### Consegna a:
Rispondi a queste domande sul brano dedicato al territorio lubrense:
(i) Quale primitivo toponimo derivava dalle Sirene?
(ii) Quali due popoli di stirpe italica furono i presunti aborigeni della zona?
(iii) Con quale nome fu detta questa parte estrema della penisola in epoca romana?

### Brano riportato:
^^^^^^^^
Secondo
gli antichi storici le suggestive coste
del territorio lubrense, sede delle
mitiche Sirene, da cui il primitivo
toponimo di «Sirenusion», videro il
passaggio delle navi di Ulisse, che vi
avrebbe fondato il famoso tempio di
Athena. Ma al di là della leggenda i
presunti aborigeni della zona furono due
popoli di stirpe italica, gli Ausoni e
gli Osci. Di questi ultimi si trova
testimonianza in un'iscrizione scoperta
pochi anni fa presso l'approdo orientale
di Punta Campanella.
Con la formazione di una colonia greca
il nome stesso del tempio, «Athenaion»,
passò ad indicare tutta questa parte
estrema della penisola, che però
conservò spiccati caratteri ellenistici
anche nell' epoca romana, quando fu
detta «Promontorium Minervae», nome che
appare sulla «Tabula Peutingeriana» (1)
^^^^^^^^
### Materiale fornito:
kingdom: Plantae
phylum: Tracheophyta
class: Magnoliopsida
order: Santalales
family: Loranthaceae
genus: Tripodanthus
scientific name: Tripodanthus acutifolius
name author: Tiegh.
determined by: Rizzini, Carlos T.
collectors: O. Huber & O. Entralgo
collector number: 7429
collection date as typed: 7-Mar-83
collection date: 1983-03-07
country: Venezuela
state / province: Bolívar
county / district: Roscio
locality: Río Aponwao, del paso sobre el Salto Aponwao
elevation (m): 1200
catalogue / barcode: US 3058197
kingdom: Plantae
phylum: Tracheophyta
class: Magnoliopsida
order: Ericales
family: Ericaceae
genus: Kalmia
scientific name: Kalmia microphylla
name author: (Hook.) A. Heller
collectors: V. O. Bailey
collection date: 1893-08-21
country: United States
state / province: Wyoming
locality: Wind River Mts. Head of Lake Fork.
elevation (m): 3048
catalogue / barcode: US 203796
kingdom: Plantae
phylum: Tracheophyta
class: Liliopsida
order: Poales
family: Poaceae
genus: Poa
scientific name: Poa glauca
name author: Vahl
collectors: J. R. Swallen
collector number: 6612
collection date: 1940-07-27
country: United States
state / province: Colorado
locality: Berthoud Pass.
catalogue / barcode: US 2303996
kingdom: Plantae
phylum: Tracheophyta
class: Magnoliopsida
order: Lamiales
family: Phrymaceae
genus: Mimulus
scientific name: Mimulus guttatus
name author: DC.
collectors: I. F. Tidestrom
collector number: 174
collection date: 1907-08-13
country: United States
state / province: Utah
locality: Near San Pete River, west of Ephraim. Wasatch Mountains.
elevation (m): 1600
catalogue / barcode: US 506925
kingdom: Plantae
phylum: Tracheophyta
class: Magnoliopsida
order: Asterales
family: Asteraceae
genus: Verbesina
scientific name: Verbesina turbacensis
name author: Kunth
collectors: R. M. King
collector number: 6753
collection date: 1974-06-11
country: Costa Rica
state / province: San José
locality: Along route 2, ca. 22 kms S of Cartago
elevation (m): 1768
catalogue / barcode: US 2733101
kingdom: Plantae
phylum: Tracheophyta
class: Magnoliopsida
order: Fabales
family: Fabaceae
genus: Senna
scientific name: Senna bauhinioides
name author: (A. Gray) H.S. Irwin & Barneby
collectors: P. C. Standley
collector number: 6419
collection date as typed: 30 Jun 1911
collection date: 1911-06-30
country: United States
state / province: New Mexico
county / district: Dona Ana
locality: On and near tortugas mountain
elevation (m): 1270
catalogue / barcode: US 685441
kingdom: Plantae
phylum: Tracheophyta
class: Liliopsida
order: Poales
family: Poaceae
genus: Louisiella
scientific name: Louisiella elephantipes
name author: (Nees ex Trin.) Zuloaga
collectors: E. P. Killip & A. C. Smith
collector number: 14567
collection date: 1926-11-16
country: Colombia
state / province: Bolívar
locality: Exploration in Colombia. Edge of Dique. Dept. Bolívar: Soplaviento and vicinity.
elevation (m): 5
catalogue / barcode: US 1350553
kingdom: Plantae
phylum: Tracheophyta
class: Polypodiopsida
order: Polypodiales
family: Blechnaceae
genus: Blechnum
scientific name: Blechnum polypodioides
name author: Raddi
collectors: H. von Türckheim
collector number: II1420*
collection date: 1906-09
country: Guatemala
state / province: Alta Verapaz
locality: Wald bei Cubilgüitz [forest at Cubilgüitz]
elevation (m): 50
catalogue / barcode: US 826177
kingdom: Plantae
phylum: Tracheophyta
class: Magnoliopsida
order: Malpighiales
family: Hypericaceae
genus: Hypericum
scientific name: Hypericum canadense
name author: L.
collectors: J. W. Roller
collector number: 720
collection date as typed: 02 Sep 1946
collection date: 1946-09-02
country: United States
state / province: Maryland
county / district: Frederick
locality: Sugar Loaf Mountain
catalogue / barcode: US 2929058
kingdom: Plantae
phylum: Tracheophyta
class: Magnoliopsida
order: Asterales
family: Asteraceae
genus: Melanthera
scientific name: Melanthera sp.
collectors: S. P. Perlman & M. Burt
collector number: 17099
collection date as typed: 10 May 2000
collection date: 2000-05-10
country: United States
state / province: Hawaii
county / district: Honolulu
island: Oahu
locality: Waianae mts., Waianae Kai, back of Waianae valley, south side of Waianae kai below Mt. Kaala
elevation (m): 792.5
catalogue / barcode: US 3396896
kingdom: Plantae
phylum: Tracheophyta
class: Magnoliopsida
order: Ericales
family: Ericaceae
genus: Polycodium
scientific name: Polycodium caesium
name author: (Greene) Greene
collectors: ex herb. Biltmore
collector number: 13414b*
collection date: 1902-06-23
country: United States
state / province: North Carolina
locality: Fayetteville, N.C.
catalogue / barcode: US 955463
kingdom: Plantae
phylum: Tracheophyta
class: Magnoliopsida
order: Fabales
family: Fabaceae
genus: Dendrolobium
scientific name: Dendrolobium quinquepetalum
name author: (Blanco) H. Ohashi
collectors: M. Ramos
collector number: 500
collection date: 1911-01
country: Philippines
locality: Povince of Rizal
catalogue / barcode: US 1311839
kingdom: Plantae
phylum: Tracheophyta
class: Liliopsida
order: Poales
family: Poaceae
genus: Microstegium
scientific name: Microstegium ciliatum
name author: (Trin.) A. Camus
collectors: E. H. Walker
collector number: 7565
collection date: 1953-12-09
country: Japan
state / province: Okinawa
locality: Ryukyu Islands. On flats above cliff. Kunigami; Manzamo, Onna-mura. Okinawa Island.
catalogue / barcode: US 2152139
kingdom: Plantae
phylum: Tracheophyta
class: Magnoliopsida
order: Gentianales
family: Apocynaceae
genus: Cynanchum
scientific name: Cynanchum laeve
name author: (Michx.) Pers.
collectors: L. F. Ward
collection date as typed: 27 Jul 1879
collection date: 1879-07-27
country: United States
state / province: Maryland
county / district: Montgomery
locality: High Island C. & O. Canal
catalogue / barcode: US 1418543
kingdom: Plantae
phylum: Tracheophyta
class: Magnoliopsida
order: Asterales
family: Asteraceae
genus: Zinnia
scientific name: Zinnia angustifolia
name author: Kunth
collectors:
^^^^^^^^
### Consegna b:
Modifica le voci dalla riga con "country: Colombia" alla riga con "order: Polypodiales": sostituisci "elevation (m)" con "altitude (m)" e riporta solo queste righe, lasciando invariato tutto il resto.

### Esito a:
(i) «Sirenusion»
(ii) Gli Ausoni e gli Osci
(iii) «Promontorium Minervae»

### Esito b:
country: Colombia
state / province: Bolívar
locality: Exploration in Colombia. Edge of Dique. Dept. Bolívar: Soplaviento and vicinity.
altitude (m): 5
catalogue / barcode: US 1350553
kingdom: Plantae
phylum: Tracheophyta
class: Polypodiopsida
order: Polypodiales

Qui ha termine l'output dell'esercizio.